Giuliani Enrico, Melegari Gabriele, Carrieri Francesca, Barbieri Alberto
Department of Biomedical, Metabolic and Neurosciences, University of Modena and Reggio Emilia, Modena, Italy.
Department of Anesthesia and Intensive Care, AOU Policlinico, Modena, Italy.
J Eval Clin Pract. 2020 Apr;26(2):520-523. doi: 10.1111/jep.13300. Epub 2019 Oct 29.

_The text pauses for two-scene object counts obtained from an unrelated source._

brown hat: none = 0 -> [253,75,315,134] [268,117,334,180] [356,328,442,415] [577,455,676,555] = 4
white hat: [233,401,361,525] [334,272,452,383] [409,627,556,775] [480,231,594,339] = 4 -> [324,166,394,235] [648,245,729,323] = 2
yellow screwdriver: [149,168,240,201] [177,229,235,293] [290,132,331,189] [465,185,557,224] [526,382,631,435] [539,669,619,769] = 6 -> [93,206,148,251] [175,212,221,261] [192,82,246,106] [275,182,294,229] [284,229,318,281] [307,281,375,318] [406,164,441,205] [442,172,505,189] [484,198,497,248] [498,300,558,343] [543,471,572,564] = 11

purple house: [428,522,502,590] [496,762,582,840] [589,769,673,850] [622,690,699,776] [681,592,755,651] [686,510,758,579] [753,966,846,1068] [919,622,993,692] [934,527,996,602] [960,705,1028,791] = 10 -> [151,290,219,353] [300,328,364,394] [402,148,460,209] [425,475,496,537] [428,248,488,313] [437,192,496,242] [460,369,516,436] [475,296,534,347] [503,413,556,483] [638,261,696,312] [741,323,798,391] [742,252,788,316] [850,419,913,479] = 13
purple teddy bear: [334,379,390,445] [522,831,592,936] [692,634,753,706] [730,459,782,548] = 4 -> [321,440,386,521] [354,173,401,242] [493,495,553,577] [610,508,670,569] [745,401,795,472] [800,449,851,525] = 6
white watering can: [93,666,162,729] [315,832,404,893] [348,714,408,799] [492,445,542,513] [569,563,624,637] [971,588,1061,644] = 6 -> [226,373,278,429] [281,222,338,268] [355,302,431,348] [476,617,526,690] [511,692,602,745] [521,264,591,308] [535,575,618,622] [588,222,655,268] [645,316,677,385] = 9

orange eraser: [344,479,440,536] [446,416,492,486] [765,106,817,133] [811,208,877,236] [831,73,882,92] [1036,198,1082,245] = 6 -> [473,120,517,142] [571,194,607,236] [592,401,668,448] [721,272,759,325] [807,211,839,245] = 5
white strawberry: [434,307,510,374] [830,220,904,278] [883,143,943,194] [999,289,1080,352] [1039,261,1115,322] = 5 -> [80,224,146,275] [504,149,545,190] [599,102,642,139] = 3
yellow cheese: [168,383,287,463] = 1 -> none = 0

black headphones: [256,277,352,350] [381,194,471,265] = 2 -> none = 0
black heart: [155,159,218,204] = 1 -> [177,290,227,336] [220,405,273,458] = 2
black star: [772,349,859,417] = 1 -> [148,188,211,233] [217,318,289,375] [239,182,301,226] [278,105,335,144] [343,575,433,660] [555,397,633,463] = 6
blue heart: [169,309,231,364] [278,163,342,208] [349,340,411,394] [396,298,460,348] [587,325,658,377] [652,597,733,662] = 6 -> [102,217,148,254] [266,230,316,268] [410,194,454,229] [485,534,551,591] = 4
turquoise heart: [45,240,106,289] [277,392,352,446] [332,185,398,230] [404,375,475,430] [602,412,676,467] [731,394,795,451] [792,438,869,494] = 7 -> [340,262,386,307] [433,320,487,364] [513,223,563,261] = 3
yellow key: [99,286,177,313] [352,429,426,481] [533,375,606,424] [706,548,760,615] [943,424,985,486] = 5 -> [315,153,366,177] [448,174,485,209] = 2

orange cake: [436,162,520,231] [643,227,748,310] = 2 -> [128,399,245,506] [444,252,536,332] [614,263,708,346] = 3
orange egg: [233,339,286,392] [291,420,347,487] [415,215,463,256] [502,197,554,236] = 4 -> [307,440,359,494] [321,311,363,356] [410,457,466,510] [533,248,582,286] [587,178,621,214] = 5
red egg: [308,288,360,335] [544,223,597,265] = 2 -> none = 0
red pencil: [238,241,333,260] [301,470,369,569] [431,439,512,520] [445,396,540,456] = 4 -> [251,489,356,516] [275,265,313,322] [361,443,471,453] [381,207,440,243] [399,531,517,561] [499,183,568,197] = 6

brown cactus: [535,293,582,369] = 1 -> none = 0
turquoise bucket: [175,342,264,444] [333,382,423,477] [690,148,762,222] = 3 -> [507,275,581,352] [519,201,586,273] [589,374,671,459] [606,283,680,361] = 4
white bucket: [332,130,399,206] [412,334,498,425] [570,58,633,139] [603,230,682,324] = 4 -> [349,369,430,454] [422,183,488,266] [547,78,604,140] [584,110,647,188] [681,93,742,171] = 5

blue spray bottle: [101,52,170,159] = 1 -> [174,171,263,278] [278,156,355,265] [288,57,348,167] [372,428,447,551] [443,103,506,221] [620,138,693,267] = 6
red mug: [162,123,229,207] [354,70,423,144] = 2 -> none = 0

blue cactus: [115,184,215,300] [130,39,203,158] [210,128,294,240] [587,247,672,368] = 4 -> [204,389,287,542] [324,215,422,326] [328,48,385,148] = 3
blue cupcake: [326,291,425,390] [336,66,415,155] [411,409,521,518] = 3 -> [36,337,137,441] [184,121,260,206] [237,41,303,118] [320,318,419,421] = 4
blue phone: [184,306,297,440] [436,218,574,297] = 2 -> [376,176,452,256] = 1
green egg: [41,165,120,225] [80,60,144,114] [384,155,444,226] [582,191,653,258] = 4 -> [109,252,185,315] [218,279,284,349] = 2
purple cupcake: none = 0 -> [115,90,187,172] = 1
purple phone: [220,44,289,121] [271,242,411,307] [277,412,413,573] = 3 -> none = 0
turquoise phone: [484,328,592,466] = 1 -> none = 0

In shared decision making, health care professionals and patients collaborate in making health-related choices. This process is based on autonomy and constitutes one to the elements of patient-centered care. However, there are situations where shared decision making is more difficult, if not impossible, due to barriers, which may be related to language, culture, education, or mental capacity and external factors like the state of emergency or the availability of alternative sources of information.
The aim of this paper is to identify some of the main obstacles to the adoption of shared decision making in an intensive and critical care scenario and discuss potential ways to facilitate its implementation.
We conducted a literature review on shared decision making from the perspective of intensive and critical care specialists.
Although the health care context is complex and the variety of situation that can arise makes it impossible to prepare professionals for every occurrence, shared decision making process should be structured at an organization level, engaging health care professionals, experts of communication, and patient representatives coming from different cultural backgrounds, languages, and education to assemble for all the main procedures, where shared decision making is involved, the specific information packages health care professionals will use in order to guide them through the process and ensuring all patients receive a comparable level of engagement. Shared decision making should not become a hindrance for the health care professional but on the contrary a way to strengthen their relationship with the patient.
The implementation of the shared decision making approach at an organization-wide level improves its quality and effectiveness.
在共同决策中,医疗保健专业人员和患者共同协作做出与健康相关的选择。这一过程基于自主性,是患者为中心的医疗的要素之一。然而,在某些情况下,由于语言、文化、教育或心智能力等障碍以及诸如紧急状态或替代信息来源的可用性等外部因素,共同决策即使并非不可能,也会更加困难。
本文旨在识别重症和危重症护理场景中采用共同决策的一些主要障碍,并探讨促进其实施的潜在方法。
我们从重症和危重症护理专家的角度对共同决策进行了文献综述。
尽管医疗保健环境复杂,可能出现的情况多种多样,使得专业人员无法为每种情况做好准备,但共同决策过程应在组织层面进行构建,让来自不同文化背景、语言和教育程度的医疗保健专业人员、沟通专家和患者代表参与所有涉及共同决策的主要程序,准备好医疗保健专业人员将使用的特定信息包,以指导他们完成这一过程,并确保所有患者都能获得相当程度的参与。共同决策不应成为医疗保健专业人员的障碍,相反,应成为加强他们与患者关系的一种方式。
在全组织范围内实施共同决策方法可提高其质量和有效性。